_WORK REQUEST_
Present as a numbered list only the part of the entries that opens with the line containing "RPT actualizada a 31 de marzo de 2026" and closes with the line containing "Tweets por el @ccooaytomadrid.", both included, leaving out any blank lines.

_STUDY MATERIAL_
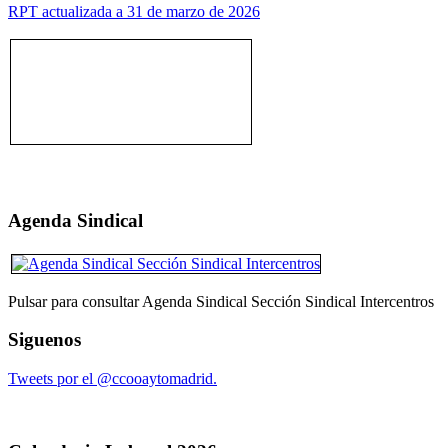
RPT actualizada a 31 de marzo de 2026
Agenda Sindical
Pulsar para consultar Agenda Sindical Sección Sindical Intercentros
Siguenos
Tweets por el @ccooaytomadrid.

* * *

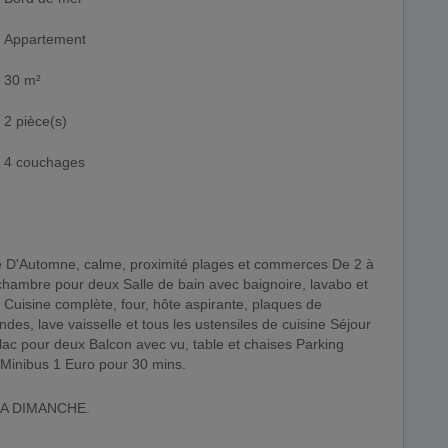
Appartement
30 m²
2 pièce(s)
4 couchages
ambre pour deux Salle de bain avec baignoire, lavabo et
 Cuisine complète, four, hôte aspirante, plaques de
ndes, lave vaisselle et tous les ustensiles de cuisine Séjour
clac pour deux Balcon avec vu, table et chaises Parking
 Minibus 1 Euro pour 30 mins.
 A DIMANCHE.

_SOLUTION_
1. RPT actualizada a 31 de marzo de 2026
2. Agenda Sindical
3. Pulsar para consultar Agenda Sindical Sección Sindical Intercentros
4. Siguenos
5. Tweets por el @ccooaytomadrid.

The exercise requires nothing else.